Malam Sa’adu Abubakar, a resident of Bakin Iku village in Suleja area of Niger State, returned home from his shop around 11 pm on Saturday, July 8, with no premonition of lurking disaster. But by the next morning, eight members of the 37-year-old Zamfara indigene’s immediate family had been swept away by flood.
Narrating his ordeal, he said, “It was unusual to get back home around that time and still meet my entire family awake and expecting me. We chatted and went to bed only for the rain to start around 1am. Then the rain turned into downpour and before we knew it, flood had taken over all the five rooms in the house.
“The water carried two of my children who held unto my dress but the force of the water snatched them from me and swept them away.”
Abubakar, who was unable to hold back tears, equally narrated how his two wives and other children were also swept away by the flood.
Malam Abubakar’s experience is a sad reminder of the dangers posed by flood during the rainy season which is expected to last till October.
If the example related above makes the menace look confined to poor surroundings, the historic rainfall and resulting floods that paralyzed the posh Victoria Island, Lekki and VGC areas of Lagos early July should quickly dispel this.
Flooding can occur anywhere – inland, along the coast, and across every region of the country. Even though a community has little or no risk of flooding, the reality is that anywhere it rains, there can be flooding.

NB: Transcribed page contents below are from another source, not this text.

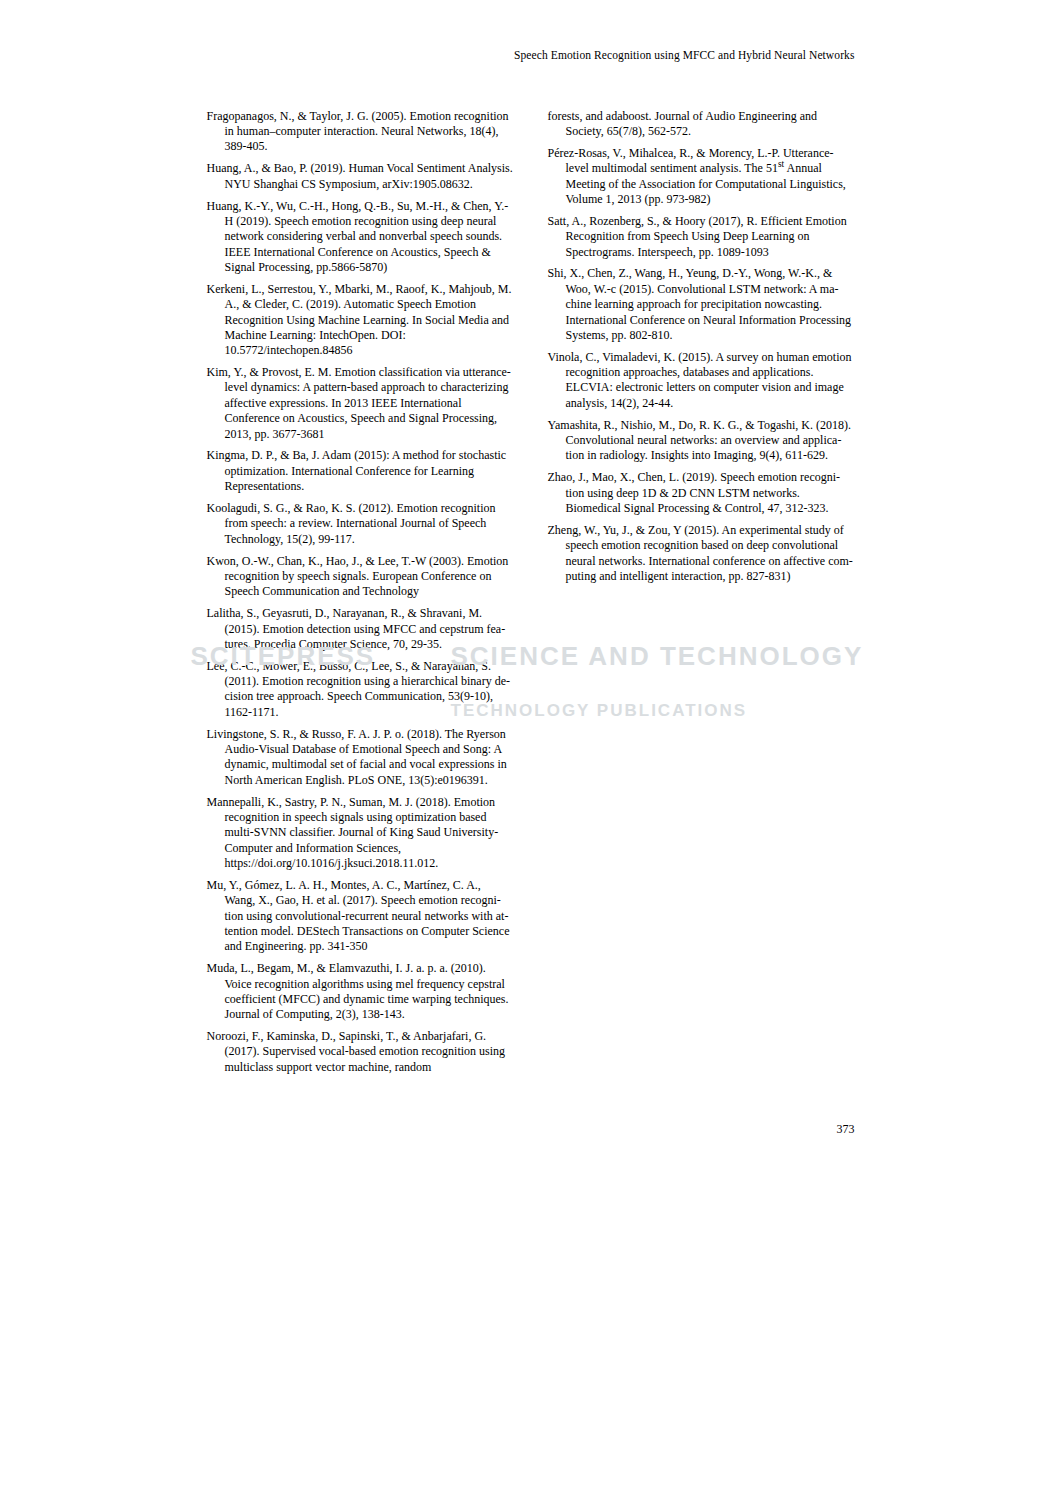Speech Emotion Recognition using MFCC and Hybrid Neural Networks
SCITEPRESS
SCIENCE AND TECHNOLOGY
TECHNOLOGY PUBLICATIONS
Fragopanagos, N., & Taylor, J. G. (2005). Emotion recognition in human–computer interaction. Neural Networks, 18(4), 389-405.
Huang, A., & Bao, P. (2019). Human Vocal Sentiment Analysis. NYU Shanghai CS Symposium, arXiv:1905.08632.
Huang, K.-Y., Wu, C.-H., Hong, Q.-B., Su, M.-H., & Chen, Y.-H (2019). Speech emotion recognition using deep neural network considering verbal and nonverbal speech sounds. IEEE International Conference on Acoustics, Speech & Signal Processing, pp.5866-5870)
Kerkeni, L., Serrestou, Y., Mbarki, M., Raoof, K., Mahjoub, M. A., & Cleder, C. (2019). Automatic Speech Emotion Recognition Using Machine Learning. In Social Media and Machine Learning: IntechOpen. DOI: 10.5772/intechopen.84856
Kim, Y., & Provost, E. M. Emotion classification via utterance-level dynamics: A pattern-based approach to characterizing affective expressions. In 2013 IEEE International Conference on Acoustics, Speech and Signal Processing, 2013, pp. 3677-3681
Kingma, D. P., & Ba, J. Adam (2015): A method for stochastic optimization. International Conference for Learning Representations.
Koolagudi, S. G., & Rao, K. S. (2012). Emotion recognition from speech: a review. International Journal of Speech Technology, 15(2), 99-117.
Kwon, O.-W., Chan, K., Hao, J., & Lee, T.-W (2003). Emotion recognition by speech signals. European Conference on Speech Communication and Technology
Lalitha, S., Geyasruti, D., Narayanan, R., & Shravani, M. (2015). Emotion detection using MFCC and cepstrum features. Procedia Computer Science, 70, 29-35.
Lee, C.-C., Mower, E., Busso, C., Lee, S., & Narayanan, S. (2011). Emotion recognition using a hierarchical binary decision tree approach. Speech Communication, 53(9-10), 1162-1171.
Livingstone, S. R., & Russo, F. A. J. P. o. (2018). The Ryerson Audio-Visual Database of Emotional Speech and Song: A dynamic, multimodal set of facial and vocal expressions in North American English. PLoS ONE, 13(5):e0196391.
Mannepalli, K., Sastry, P. N., Suman, M. J. (2018). Emotion recognition in speech signals using optimization based multi-SVNN classifier. Journal of King Saud University-Computer and Information Sciences, https://doi.org/10.1016/j.jksuci.2018.11.012.
Mu, Y., Gómez, L. A. H., Montes, A. C., Martínez, C. A., Wang, X., Gao, H. et al. (2017). Speech emotion recognition using convolutional-recurrent neural networks with attention model. DEStech Transactions on Computer Science and Engineering. pp. 341-350
Muda, L., Begam, M., & Elamvazuthi, I. J. a. p. a. (2010). Voice recognition algorithms using mel frequency cepstral coefficient (MFCC) and dynamic time warping techniques. Journal of Computing, 2(3), 138-143.
Noroozi, F., Kaminska, D., Sapinski, T., & Anbarjafari, G. (2017). Supervised vocal-based emotion recognition using multiclass support vector machine, random
forests, and adaboost. Journal of Audio Engineering and Society, 65(7/8), 562-572.
Pérez-Rosas, V., Mihalcea, R., & Morency, L.-P. Utterance-level multimodal sentiment analysis. The 51st Annual Meeting of the Association for Computational Linguistics, Volume 1, 2013 (pp. 973-982)
Satt, A., Rozenberg, S., & Hoory (2017), R. Efficient Emotion Recognition from Speech Using Deep Learning on Spectrograms. Interspeech, pp. 1089-1093
Shi, X., Chen, Z., Wang, H., Yeung, D.-Y., Wong, W.-K., & Woo, W.-c (2015). Convolutional LSTM network: A machine learning approach for precipitation nowcasting. International Conference on Neural Information Processing Systems, pp. 802-810.
Vinola, C., Vimaladevi, K. (2015). A survey on human emotion recognition approaches, databases and applications. ELCVIA: electronic letters on computer vision and image analysis, 14(2), 24-44.
Yamashita, R., Nishio, M., Do, R. K. G., & Togashi, K. (2018). Convolutional neural networks: an overview and application in radiology. Insights into Imaging, 9(4), 611-629.
Zhao, J., Mao, X., Chen, L. (2019). Speech emotion recognition using deep 1D & 2D CNN LSTM networks. Biomedical Signal Processing & Control, 47, 312-323.
Zheng, W., Yu, J., & Zou, Y (2015). An experimental study of speech emotion recognition based on deep convolutional neural networks. International conference on affective computing and intelligent interaction, pp. 827-831)
373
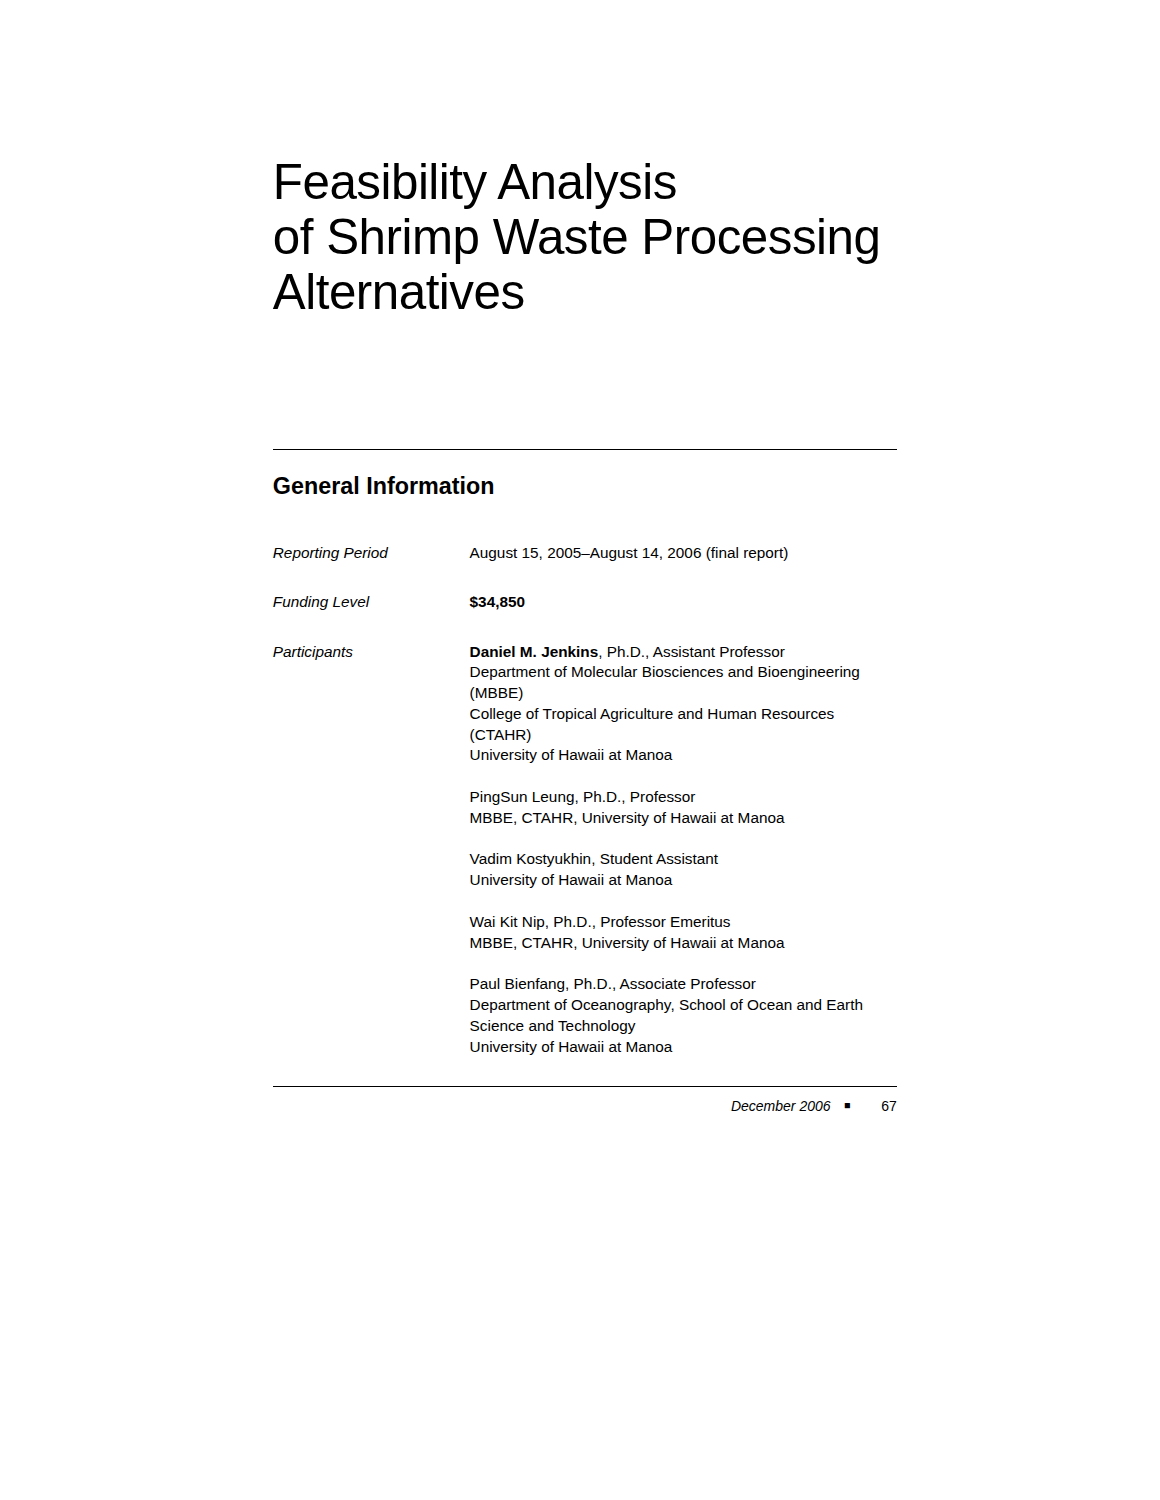Feasibility Analysis
of Shrimp Waste Processing
Alternatives
General Information
| Reporting Period | August 15, 2005–August 14, 2006 (final report) |
| Funding Level | $34,850 |
| Participants | Daniel M. Jenkins , Ph.D., Assistant Professor Department of Molecular Biosciences and Bioengineering (MBBE) College of Tropical Agriculture and Human Resources (CTAHR) University of Hawaii at Manoa PingSun Leung, Ph.D., Professor MBBE, CTAHR, University of Hawaii at Manoa Vadim Kostyukhin, Student Assistant University of Hawaii at Manoa Wai Kit Nip, Ph.D., Professor Emeritus MBBE, CTAHR, University of Hawaii at Manoa Paul Bienfang, Ph.D., Associate Professor Department of Oceanography, School of Ocean and Earth Science and Technology University of Hawaii at Manoa |
December 2006 ■ 67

The reasons for flooding are, of course, not farfetched. Many have blamed house owners for cutting corners and building without proper planning and drainage layout. While many blame the government for lack of proper urban planning and corruption which makes house owners do what they please.
Nevertheless, the risk of flooding isn’t based only on a community’s history, but on a variety of factors like rainfall, topography, river-flow and tidal-surge data, and changes resulting from new construction in the community. These all play a part in what actual flood risks a community faces.
During the earlier mentioned flood debacle in Lekki, Victoria and VGC, many homes and streets were flooded. Many drivers also became trapped in their vehicles after driving into flood waters and rumors were rife of some vehicles being swept away. As the problem is not exactly new, and nothing concrete has been done to address the situation, a recurrence is not unlikely.
To avoid being a victim in such situation, there are tools that can help drivers.
Safety tips if your car is caught in a flood
- If your car suddenly becomes submerged, stay calm and turn on your headlights and hazard lights to make it easier for emergency personnel to see you.
- Unbuckle your seat belt and unlock your doors and take jackets and outer clothing off.
- Exit through the open windows, swimming to safety and call emergency number. in the direction of the current if you’re in deep water.
- Do not use your energy trying to open the doors because water pressure will keep them from budging.
- Do not try to break windows to get out. If water pressure has not equalized, glass will explode inward toward you or other occupants.
- Once out, do not stay with your car. Get to high ground.
- Do not stand on the roof of your car. If your car is swept away, you’ll be carried away with it. You could also fall and injure yourself if the car shifts abruptly.
- Do not return to your car if you think the water level is going down. Water levels could rise without warning. Allow emergency personnel to tow your vehicle to a safe place.